10. For U.S. travel, bring packing tape. One of the best things I’ve ever done is ship back things I bought while in Seattle in a flat-rate box at the post office. It was early in my trip — I was heading to Portland after — and I didn’t want to lug around the extra stuff. So I went to a post office, packed my goods in a flat-rate box, taped it up and dropped it off at one of the kiosks. I didn’t even have to wait in line.
11. For Japan travel, get a mobile WiFi device. I’ve used Rentafone Japan twice already and both times I’ve had great customer service. The fee is reasonable — about $60 USD for a week — and the device is mailed to your hotel with a self-addressed stamped envelope for you to just drop in the post when you’re done. The company also rents mobile phones, if you need one, but I just used the mobile Internet. (There aren’t a lot of places that have free WiFi in Japan, even in hotels.)
12. Eat like a local. This may be difficult if you don’t know anyone living in the country you’re visiting. But you can do some research ahead of time to find out where the best places are to eat. And I don’t mean tourist-y places, either. Look for food bloggers who live in the cities you’re visiting; these folks usually have a finger on the food pulse in their area. Or talk to the hotel concierge or taxi drivers for tips. They often have great advice on where to eat. Why go all the way to Paris and eat at McDonald’s? Try the local cuisine, eat outside your box.
13. Write it down. How many times have you taken a photo and, when you get back home, you look at it and can’t remember what the heck it was? Write things down. I know you say to yourself, “Oh, I’ll remember.” Trust me, you won’t. I carry around a small notebook — though you can use your phone for this, too — and write down things I need to remember. Names of restaurants or dishes I’ve eaten, location of places, directions and addresses. They come in handy later.
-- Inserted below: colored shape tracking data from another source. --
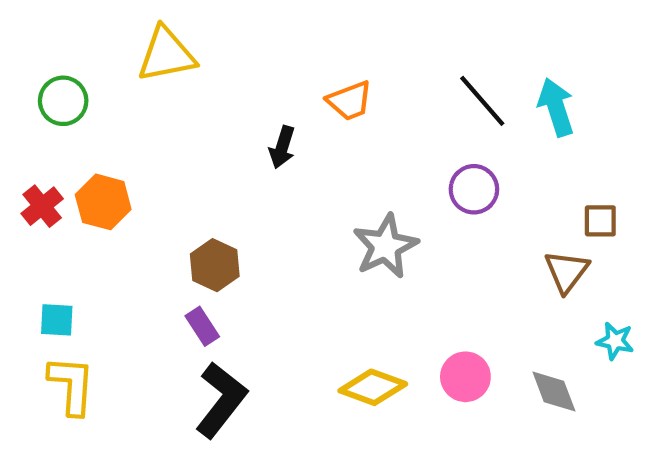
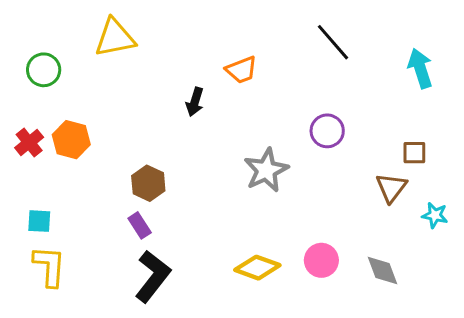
black line: (482, 101) -> (333, 42), moved
cyan arrow: (556, 107) -> (420, 68), moved
cyan star: (615, 341) -> (435, 215), moved

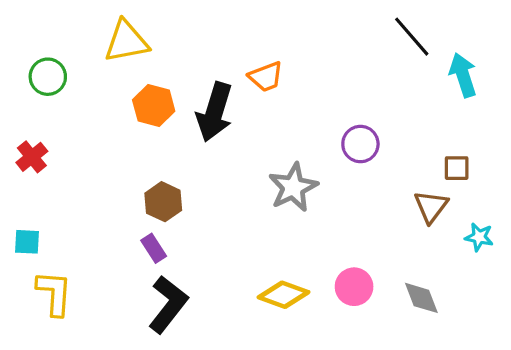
black line: (333, 42) -> (412, 37), moved
black arrow: (195, 102) -> (215, 112), size x1.8
orange hexagon: (71, 140) -> (154, 106), moved
cyan square: (39, 221) -> (27, 242), moved

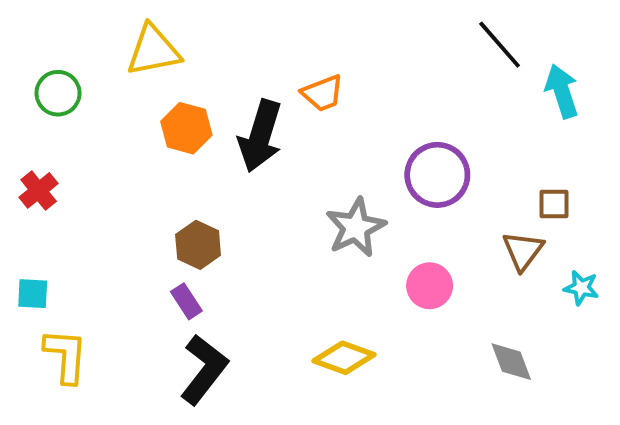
purple circle: (360, 144) -> (437, 175), size x1.4
pink circle: (354, 287) -> (430, 286), moved

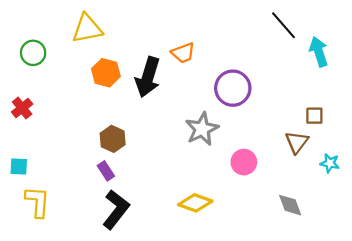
purple circle: (437, 175) -> (233, 88), moved

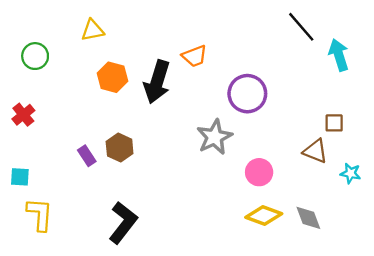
yellow triangle: (87, 29) -> (93, 30), size x0.7
brown triangle: (297, 142) -> (315, 151), turned -45
purple rectangle: (106, 171) -> (87, 156), moved
yellow diamond: (195, 203) -> (264, 216), moved

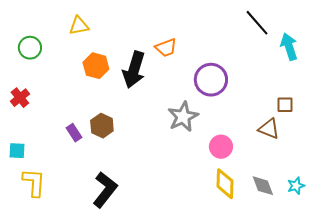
cyan star: (351, 173) -> (296, 186), moved, turned -30
yellow diamond: (264, 216) -> (225, 184), turned 72

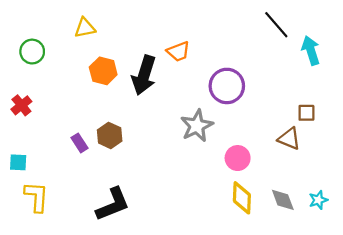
black L-shape: (105, 190) -> (113, 204), turned 30

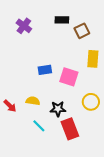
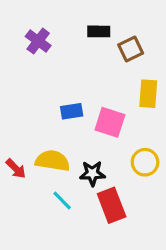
yellow semicircle: (33, 101) -> (53, 161), size x1.5

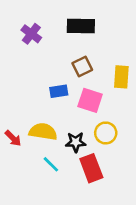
black rectangle: (99, 31) -> (81, 26), size x1.5
brown square: (131, 49) -> (82, 66), moved
yellow circle: (145, 162) -> (106, 133), moved

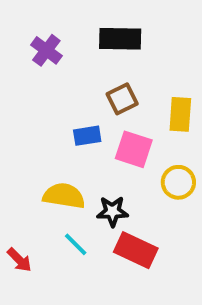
yellow circle: (106, 133) -> (178, 182), moved
red arrow: (13, 138) -> (19, 260), moved
red rectangle: (91, 168) -> (136, 250), turned -44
14. Know a few words. Don’t quit your job to study a new language full-time. But be familiar with a few key words in the language of whatever country you’re visiting. Know how to say “yes” and “no,” know what the word is for “bathroom” or “taxi.” Knowing “left” and “right” is also helpful. It’s not just good to show the locals you’re trying, but knowing some simple vocabulary can be useful, too.
15. Get a good purse. (Men, too.) In foreign countries, men using “purses” — actually, small satchels — is incredibly common, so don’t feel weird about donning a man-purse on your trip. The more you can carry on your person rather than in your easy-to-acccess pocket, the better. The best bags are cross-body ones because they take the pressure off a single shoulder and allow your hands to be free. Get one that fits things like your wallet, camera, snacks (important for me), phone, map — whatever you think you’ll need.
16. Pick the right people to travel with. There’s nothing worse than traveling with people who don’t have the same interest or temperament as you. Meaning, she can be a great friend, but if she’s not into visiting museums and you are, one of you will have to compromise what you want to do to please the other. Travel with people who travel like you. If you like to sit in a casino for 18 straight hours, find people who don’t mind doing that. If you like to hike or go whitewater rafting, find folks who would be game, too. Your travel partners can make or break your trip.
17. Have an open mind. Different countries, different cities — the key word is that they’re “different.” Keep an open mind. People do things differently. They eat differently, they talk differently, they dress differently. Don’t judge, just learn. That’s what traveling is all about.